Summit County has a poverty rate of 13.7 percent, much closer to the Colorado’s average of 11.5 percent.
In Pine Ridge, more than 80 percent of the residents are unemployed and more than one-third of the homes lack running water or electricity. Alcoholism is a systemic problem and diets are so poor that half the population over 40 years old is diabetic.
Other counties found by the study to have low life expectancies were in central Appalachia and the Mississippi Delta.
“Looking at life expectancy on a national level masks the massive differences that exist at the local level, especially in a country as diverse as the United States,” Dwyer-Lindgren said.
“Risk factors like obesity, lack of exercise, high blood pressure and smoking explain a large portion of the variation in lifespans, but so do socioeconomic factors like race, education and income.”
Of the 10 counties where life expectancy dropped the most between 1980 and 2014, eight were in Kentucky; the other two were in Oklahoma and Alabama. The report includes an interactive map of death rates county by county.
Mokdad said other countries ― such as Australia ― surpass the United States in delivering preventive care and trying to curb such harmful behaviors as smoking.

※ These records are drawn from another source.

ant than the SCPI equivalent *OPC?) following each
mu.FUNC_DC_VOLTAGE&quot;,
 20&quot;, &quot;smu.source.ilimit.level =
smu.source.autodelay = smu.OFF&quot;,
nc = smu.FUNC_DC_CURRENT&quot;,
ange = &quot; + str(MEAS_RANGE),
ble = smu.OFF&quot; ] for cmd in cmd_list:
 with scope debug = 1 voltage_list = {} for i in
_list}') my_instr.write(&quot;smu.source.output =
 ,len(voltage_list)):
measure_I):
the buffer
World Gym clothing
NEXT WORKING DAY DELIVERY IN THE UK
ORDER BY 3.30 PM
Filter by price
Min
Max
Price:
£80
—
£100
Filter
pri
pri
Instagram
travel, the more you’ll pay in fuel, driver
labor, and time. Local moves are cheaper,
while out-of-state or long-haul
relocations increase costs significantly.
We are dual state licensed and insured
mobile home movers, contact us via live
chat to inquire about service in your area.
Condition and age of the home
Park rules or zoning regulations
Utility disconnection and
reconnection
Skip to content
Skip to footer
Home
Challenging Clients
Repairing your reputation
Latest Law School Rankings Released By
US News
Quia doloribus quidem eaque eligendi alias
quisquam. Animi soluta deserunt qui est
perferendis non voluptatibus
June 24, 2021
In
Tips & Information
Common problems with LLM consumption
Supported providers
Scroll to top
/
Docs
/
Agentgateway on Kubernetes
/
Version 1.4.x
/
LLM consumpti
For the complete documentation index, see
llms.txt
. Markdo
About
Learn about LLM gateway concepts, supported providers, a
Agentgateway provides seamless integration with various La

“Smoking, physical inactivity, obesity, high blood pressure ― these are preventable risk factors,” he said.
As the debate continues in Washington over restructuring our health care system, Mokdad said the U.S. needs to “regroup” because our current system “isn’t working.”
The University of Washington study did find some good news. Every U.S. county saw a drop in the risk of dying before age 5, and the gap between the counties with the highest and lowest levels of under-5 mortality narrowed since 1980. The study attributed these results to health programs and services focused on infants and children.